Report: Indian Company Used Toxic Ingredient in Cough Syrup
Anonymous sources have claimed that Indian cough syrup manufacturer Marion Biotech bought propylene glycol (PG) – a material typically used for liquid detergents, paints, antifreeze, and pesticides – from Maya Chemtech India, and used it to make the cough syrup that poisoned 19 children last year.
Facts
- Anonymous sources have claimed that Indian cough syrup manufacturer Marion Biotech bought propylene glycol (PG) – a material typically used for liquid detergents, paints, antifreeze, and pesticides – from Maya Chemtech India, and used it to make the cough syrup that poisoned 19 children last year.1
- The sources said Maya, which wasn’t licensed to sell pharmaceutical-grade material, only "dealt in industrial-grade" materials and "did not know Marion was going to use it to make” its Dok-1 Max and Ambronol cough syrups.2
- In January, Uzbekistan officials arrested four people in connection with the 19 deaths, including two executives at a company that imported the drugs.
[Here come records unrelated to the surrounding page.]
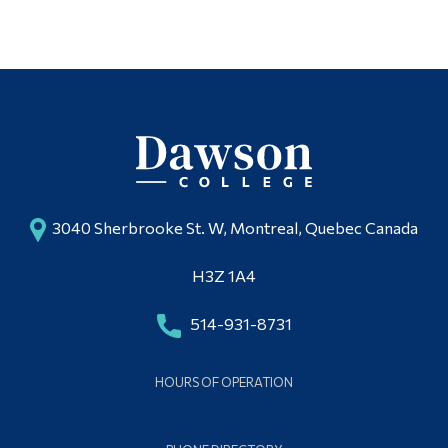
3040 Sherbrooke St. W, Montreal, Quebec Canada
H3Z 1A4
514-931-8731
HOURS OF OPERATION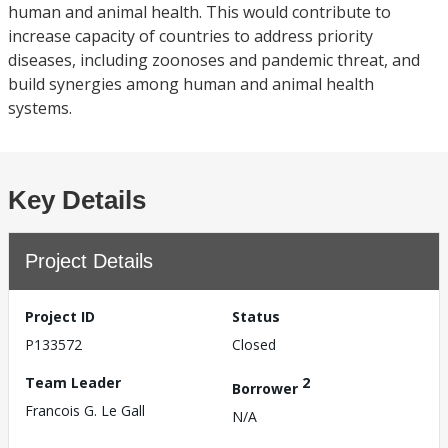
human and animal health. This would contribute to
increase capacity of countries to address priority
diseases, including zoonoses and pandemic threat, and
build synergies among human and animal health
systems.
Key Details
Project Details
Project ID
Status
P133572
Closed
Team Leader
2
Borrower
Francois G. Le Gall
N/A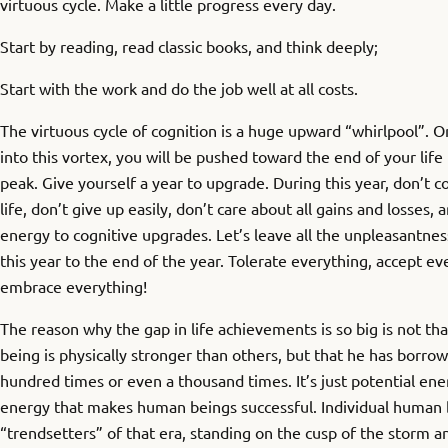
virtuous cycle. Make a little progress every day.
Start by reading, read classic books, and think deeply;
Start with the work and do the job well at all costs.
The virtuous cycle of cognition is a huge upward “whirlpool”. 
into this vortex, you will be pushed toward the end of your life
peak. Give yourself a year to upgrade. During this year, don’t
life, don’t give up easily, don’t care about all gains and losses, 
energy to cognitive upgrades. Let’s leave all the unpleasantnes
this year to the end of the year. Tolerate everything, accept ev
embrace everything!
The reason why the gap in life achievements is so big is not th
being is physically stronger than others, but that he has borro
hundred times or even a thousand times. It’s just potential ener
energy that makes human beings successful. Individual human b
“trendsetters” of that era, standing on the cusp of the storm an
Authorities in the state of Uttar Pradesh, where Marion is based, canceled the company's license in March.1
- Three Marion employees – operations head Tuhin Bhattacharya, and chemists Mool Singh and Atul Rawat – have been released on bail pending trial.1
- India has recently dealt with quality control issues, including last week, when the WHO flagged seven Indian-made syrups that were linked to more than 300 deaths globally.2
- Meanwhile, another probe into New Delhi-based Maiden Pharmaceuticals — relating to kidney injuries and the deaths of 70 children in Gambia last July — remains ongoing.3
Sources: 1Reuters, 2Independent, and 3ITN.
Narratives
- Pro-establishment narrative, as provided by Wall Street Journal. The Indian pharmaceutical industry famously has a subpar safety record, especially compared to the US and China. Quality-control issues extend beyond cough syrup, and have led to numerous infections and even some deaths. As the largest global exporter of generic drugs, India must clean up its record for the safety of patients around the world.
- Establishment-critical narrative, as provided by The Conversation. India is the world's pharmacy because, unlike wealthier countries, it provides successful generic drugs to low and middle-income nations for affordable prices. Its vaccine, for example, cost $3 per dose compared to $37 for a US-produced equivalent. Given its reliance on US business to turn a profit, if the West and China continue to squeeze India out of the market, it will in turn hurt the developing nations who rely on India's generic drug development.